US-led anti-IS coalition obscures, under-reports civilian casualties

Civilian casualties in coalition operations against IS in Iraq and Syria are being significantly under-reported, monitoring groups say, with non-US partners refusing to release data about military operations.
3 min read
29 May, 2017
Reports of civilian casualties in US-led coalition airstrikes have swelled in recent months. [Getty]

Civilian casualties in coalition operations against the Islamic State group in Iraq and Syria are being significantly underreported, monitoring groups say, with non-US partners refusing to release data about military operations in which their forces may have killed non-combatants.

Since the anti-IS international coalition was formed in August 2014, there have been at least 21,820 airstrikes in Iraq and Syria, according to monitoring group Airwars.

The US first reported civilian casualties resulting from airstrikes in May 2015, and has in total admitted responsibility for 377 civilian deaths.

Most recently, a Pentagon investigation revealed that a single airstrike on Mosul in March killed at least 105 civilians, although officials blamed the high death toll on a secondary explosion of Islamic State group munitions.

Since October 2014, however, the US Central Command (Centcom) has left it up to individual countries to identify their own airstrikes, Airwars says, with most coalition partners failing to release specific data while also claiming to have avoided civilian casualties.

On April 30, however, the US Central Command released its' latest report on civilian casualties from coalition operations. While setting out in relative detail civilian deaths resulting from US airstrikes, at least 80 civilian deaths were attributed to coalition forces, but without mentioning specific nations.

Centcom officials told Airwars that partner nations were responsible for the 80 deaths, but the US was pressured against releasing more detailed information about airstrikes by ally nations, Foreign Policy reported.

Since the anti-IS international coalition was formed in August 2014, there have been at least 21,820 airstrikes in Iraq and Syria, according to monitoring group Airwars

"In reference to the 80, those do reference non-US strikes," one official told Foreign Policy. No information was released about when or where the deaths occurred, or how many civilians died in each incident.

In a further blow to transparency, new US protocol will no longer include details of its own airstrikes which result in civilian casualties, instead listing only 'coalition' operations as a way to shield allies from identification, Foreign Policy reported.

"We will just say 'Coalition,' and we won't say if it was US or not," Centcom Director of Public Affairs Col. John Thomas said.

Airwars contacted all 12 members of the US-led coalition as part of its investigation into responsibility for the 80 civilian deaths detailed in the US Centcom report.

Australia, Britain, Canada, and Denmark all denied involvement while Bahrain, Jordan, Saudi Arabia, Turkey and the UAE did not respond, Foreign Policy reported.

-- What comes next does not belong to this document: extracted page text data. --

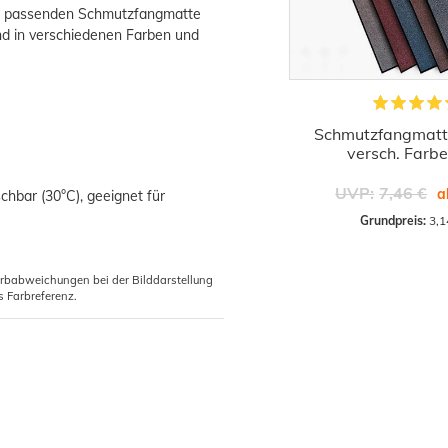
er passenden Schmutzfangmatte
nd in verschiedenen Farben und
Schmutzfangmatte
versch. Farb
UVP:
7,46 €
a
hbar (30°C), geeignet für
Grundpreis:
 3,1
arbabweichungen bei der Bilddarstellung
s Farbreferenz.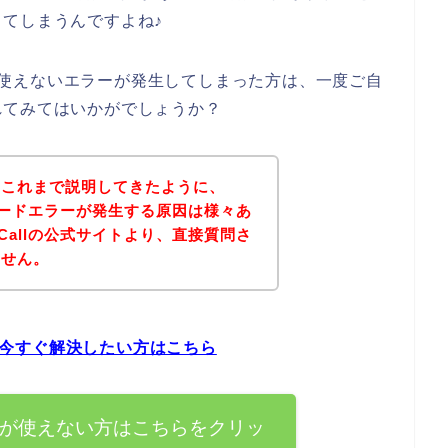
てしまうんですよね♪
ードが使えないエラーが発生してしまった方は、一度ご自
れてみてはいかがでしょうか？
？これまで説明してきたように、
楽天カードエラーが発生する原因は様々あ
eCallの公式サイトより、直接質問さ
ません。
題を今すぐ解決したい方はこちら
カードが使えない方はこちらをクリッ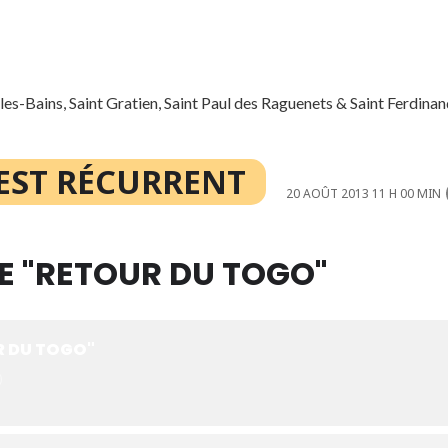
es-Bains, Saint Gratien, Saint Paul des Raguenets & Saint Ferdin
EST RÉCURRENT
20 AOÛT 2013 11 H 00 MIN
E "RETOUR DU TOGO"
R DU TOGO"
)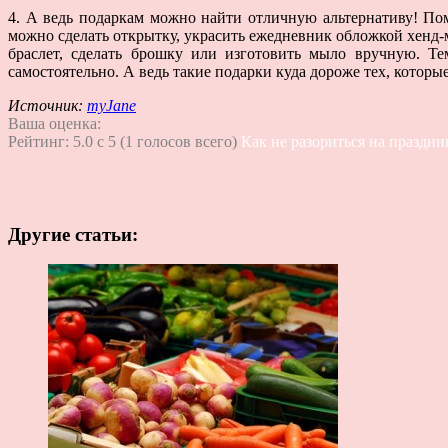
4. А ведь подаркам можно найти отличную альтернативу! Пом
можно сделать открытку, украсить ежедневник обложкой хенд-
браслет, сделать брошку или изготовить мыло вручную. Те
самостоятельно. А ведь такие подарки куда дороже тех, котор
Источник:
myJane
Ваша оценка:
Рейтинг:
5.0
c
5
(
1
голосов всего)
Как не разориться на праздн
Другие статьи: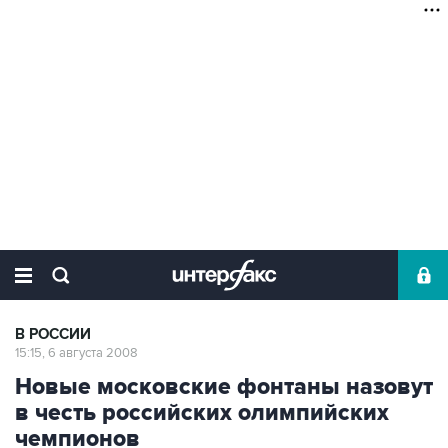
В РОССИИ
15:15, 6 августа 2008
Новые московские фонтаны назовут
в честь российских олимпийских
чемпионов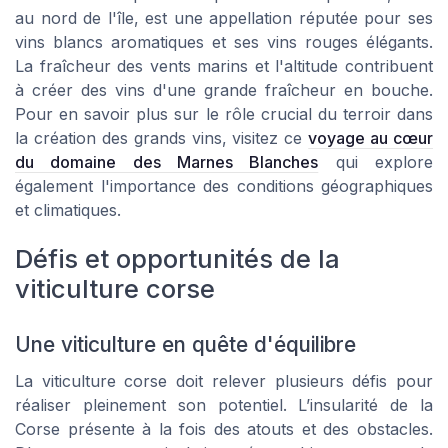
au nord de l'île, est une appellation réputée pour ses
vins blancs aromatiques et ses vins rouges élégants.
La fraîcheur des vents marins et l'altitude contribuent
à créer des vins d'une grande fraîcheur en bouche.
Pour en savoir plus sur le rôle crucial du terroir dans
la création des grands vins, visitez ce
voyage au cœur
du domaine des Marnes Blanches
qui explore
également l'importance des conditions géographiques
et climatiques.
Défis et opportunités de la
viticulture corse
Une viticulture en quête d'équilibre
La viticulture corse doit relever plusieurs défis pour
réaliser pleinement son potentiel. L’insularité de la
Corse présente à la fois des atouts et des obstacles.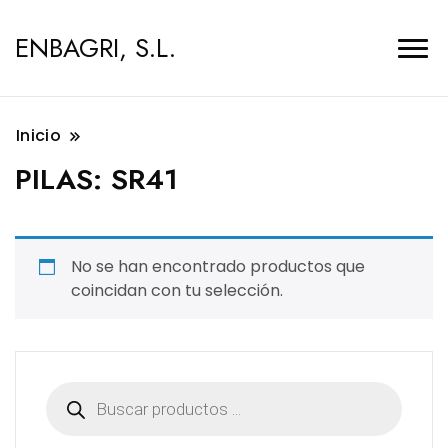
ENBAGRI, S.L.
Inicio
PILAS:
SR41
No se han encontrado productos que
coincidan con tu selección.
Búsqueda
de
productos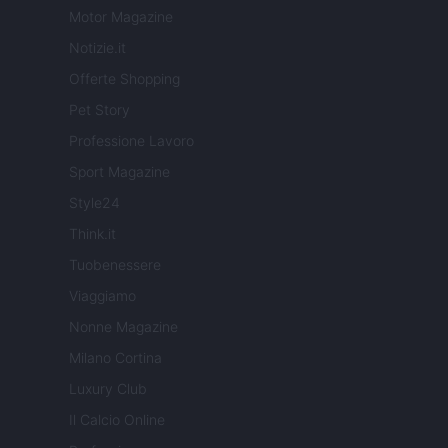
Motor Magazine
Notizie.it
Offerte Shopping
Pet Story
Professione Lavoro
Sport Magazine
Style24
Think.it
Tuobenessere
Viaggiamo
Nonne Magazine
Milano Cortina
Luxury Club
Il Calcio Online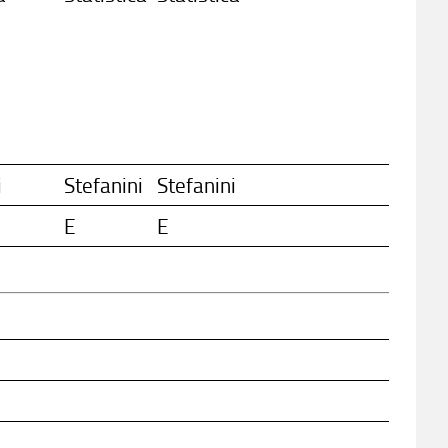
i
Stefanini
Stefanini
E
E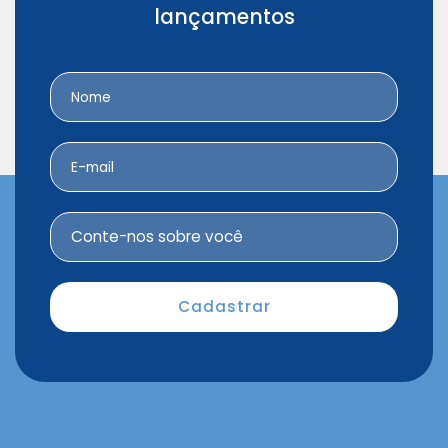
lançamentos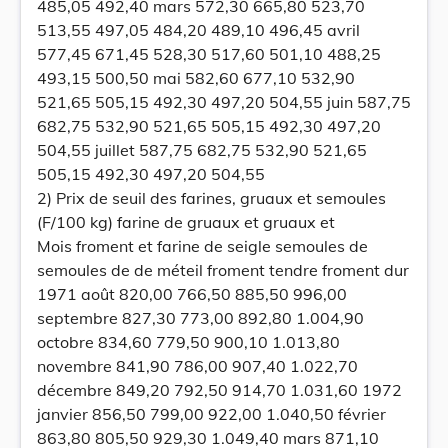
485,05 492,40 mars 572,30 665,80 523,70
513,55 497,05 484,20 489,10 496,45 avril
577,45 671,45 528,30 517,60 501,10 488,25
493,15 500,50 mai 582,60 677,10 532,90
521,65 505,15 492,30 497,20 504,55 juin 587,75
682,75 532,90 521,65 505,15 492,30 497,20
504,55 juillet 587,75 682,75 532,90 521,65
505,15 492,30 497,20 504,55
2) Prix de seuil des farines, gruaux et semoules
(F/100 kg) farine de gruaux et gruaux et
Mois froment et farine de seigle semoules de
semoules de de méteil froment tendre froment dur
1971 août 820,00 766,50 885,50 996,00
septembre 827,30 773,00 892,80 1.004,90
octobre 834,60 779,50 900,10 1.013,80
novembre 841,90 786,00 907,40 1.022,70
décembre 849,20 792,50 914,70 1.031,60 1972
janvier 856,50 799,00 922,00 1.040,50 février
863,80 805,50 929,30 1.049,40 mars 871,10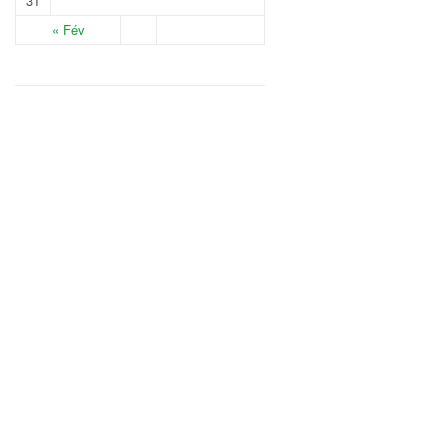
31
« Fév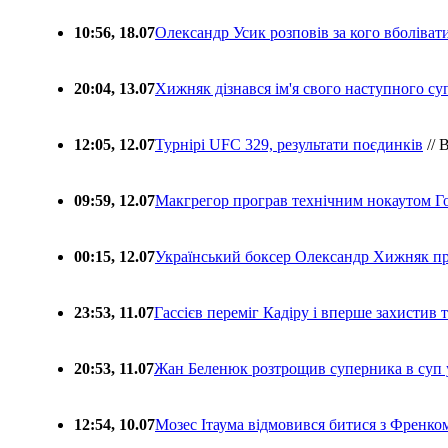
10:56, 18.07
Олександр Усик розповів за кого вболіва
20:04, 13.07
Хижняк дізнався ім'я свого наступного с
12:05, 12.07
Турнірі UFC 329, результати поєдинків
// 
09:59, 12.07
Макгрегор програв технічним нокаутом Г
00:15, 12.07
Український боксер Олександр Хижняк пр
23:53, 11.07
Гассієв переміг Кадіру і вперше захистив
20:53, 11.07
Жан Беленюк розтрощив суперника в суп
12:54, 10.07
Мозес Ітаума відмовився битися з Френко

After the United States, Britain is by far the most active member of the coalition, carrying out more than 1,200 airstrikes in Iraq and Syria. The British government has so far boasted of "zero civilian casualties" in what is termed the "most precise" air campaign in history.

Airwars says it has raised 120 incidents with the British Ministry of Defence where UK forces may have been involved in civilian casualties, Foreign Policy reported, but most were investigated and closed.

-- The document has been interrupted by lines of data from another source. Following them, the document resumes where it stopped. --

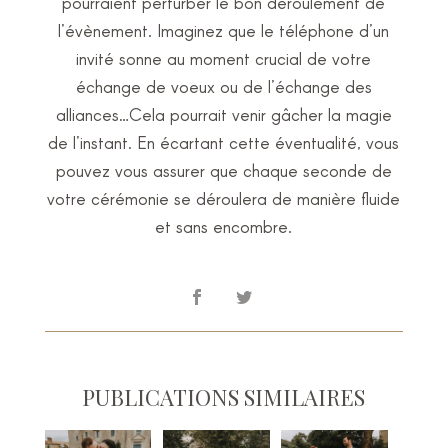
pourraient perturber le bon déroulement de
l’évènement. Imaginez que le téléphone d’un
invité sonne au moment crucial de votre
échange de voeux ou de l’échange des
alliances…Cela pourrait venir gâcher la magie
de l’instant. En écartant cette éventualité, vous
pouvez vous assurer que chaque seconde de
votre cérémonie se déroulera de manière fluide
et sans encombre.
PUBLICATIONS SIMILAIRES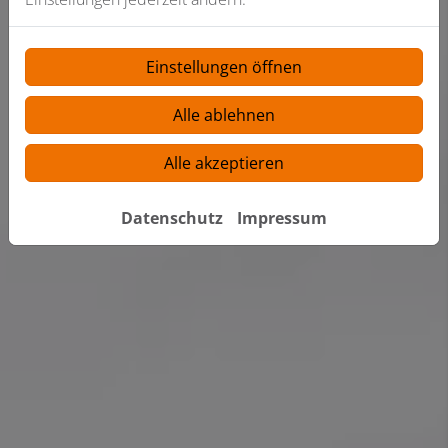
Einstellungen öffnen
Alle ablehnen
Alle akzeptieren
Datenschutz
Impressum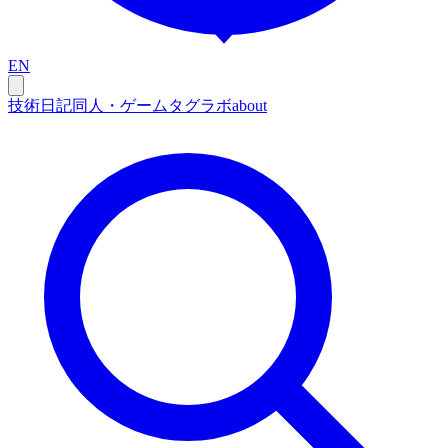
EN
技術
日記
同人・ゲーム
タグ
ラボ
about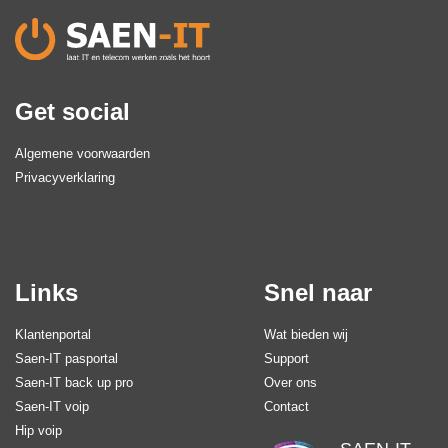
Get social
Algemene voorwaarden
Privacyverklaring
Links
Snel naar
Klantenportal
Wat bieden wij
Saen-IT pasportal
Support
Saen-IT back up pro
Over ons
Saen-IT voip
Contact
Hip voip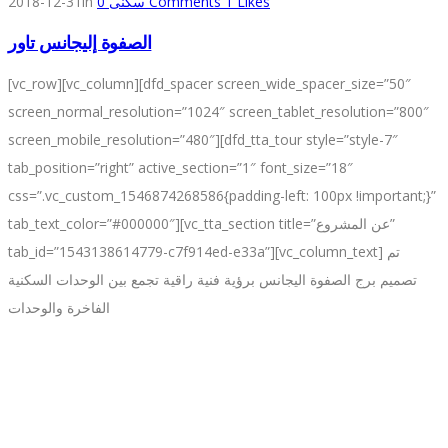
2018-12-31
in
0
سكنى
Comments
1
Likes
الصفوة إليجانس تاور
[vc_row][vc_column][dfd_spacer screen_wide_spacer_size=”50″
screen_normal_resolution=”1024″ screen_tablet_resolution=”800″
screen_mobile_resolution=”480″][dfd_tta_tour style=”style-7″
tab_position=”right” active_section=”1″ font_size=”18″
css=”.vc_custom_1546874268586{padding-left: 100px !important;}”
tab_text_color=”#000000″][vc_tta_section title=”عن المشروع”
tab_id=”1543138614779-c7f914ed-e33a”][vc_column_text] تم
تصميم برج الصفوة اليجانس برؤية فنية راقية تجمع بين الوحدات السكنية
الفاخرة والوحدات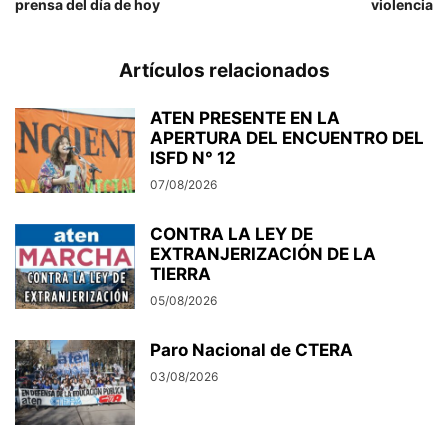
prensa del día de hoy
violencia
Artículos relacionados
ATEN PRESENTE EN LA
APERTURA DEL ENCUENTRO DEL
ISFD N° 12
07/08/2026
CONTRA LA LEY DE
EXTRANJERIZACIÓN DE LA
TIERRA
05/08/2026
Paro Nacional de CTERA
03/08/2026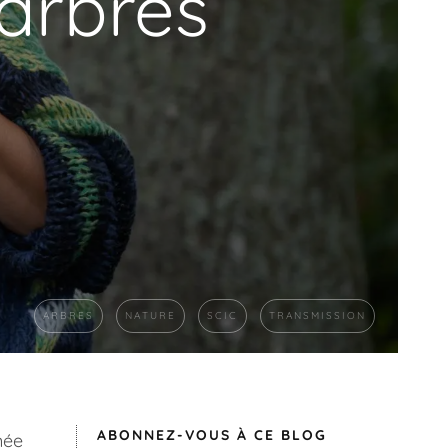
 arbres
ARBRES
NATURE
SCIC
TRANSMISSION
ABONNEZ-VOUS À CE BLOG
née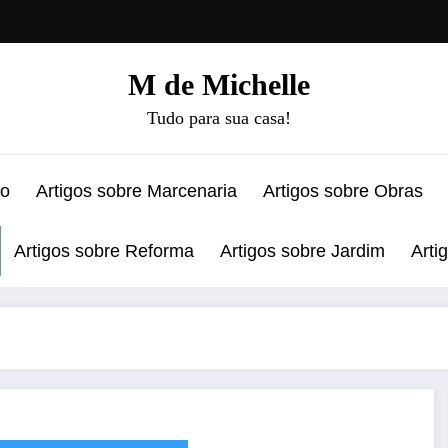
M de Michelle
Tudo para sua casa!
ão
Artigos sobre Marcenaria
Artigos sobre Obras
Artigos sobre Reforma
Artigos sobre Jardim
Arti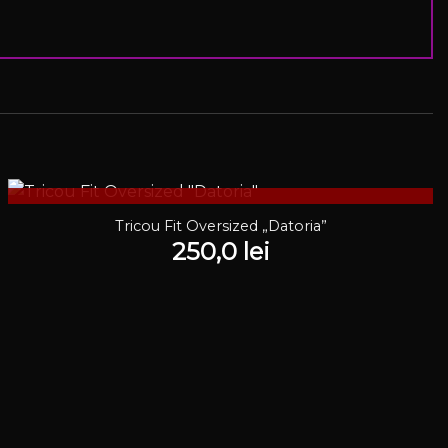
STOC EPUIZAT
Tricou Fit Oversized „Datoria”
250,0
lei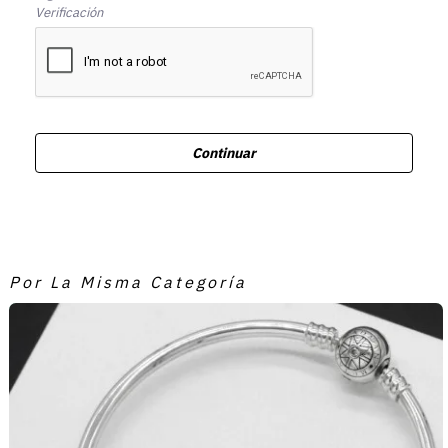
Verificación
Continuar
Por La Misma Categoría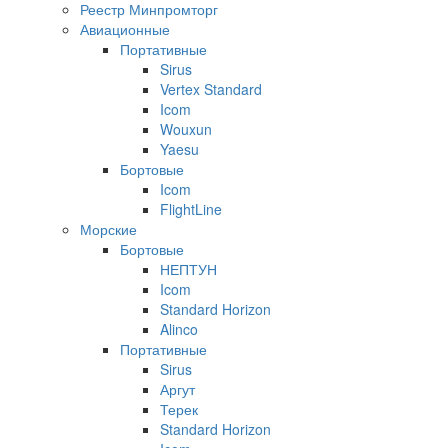
Реестр Минпромторг
Авиационные
Портативные
Sirus
Vertex Standard
Icom
Wouxun
Yaesu
Бортовые
Icom
FlightLine
Морские
Бортовые
НЕПТУН
Icom
Standard Horizon
Alinco
Портативные
Sirus
Аргут
Терек
Standard Horizon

When pressed about responsibility for any of the 80 non-US deaths, a Ministry of Defence spokesman pointed to a March report claiming that it had "not seen evidence that we have been responsible for civilian casualties so far," Foreign Policy reported.

While the US has admitted hundreds of civilian casualties since 2014, Airwars believes the figure could be as high as 3,500.

Recent months have seen record death tolls in Syria and Iraq from coalition bombings, with April said to be the worst month for civilian casualties since operations began.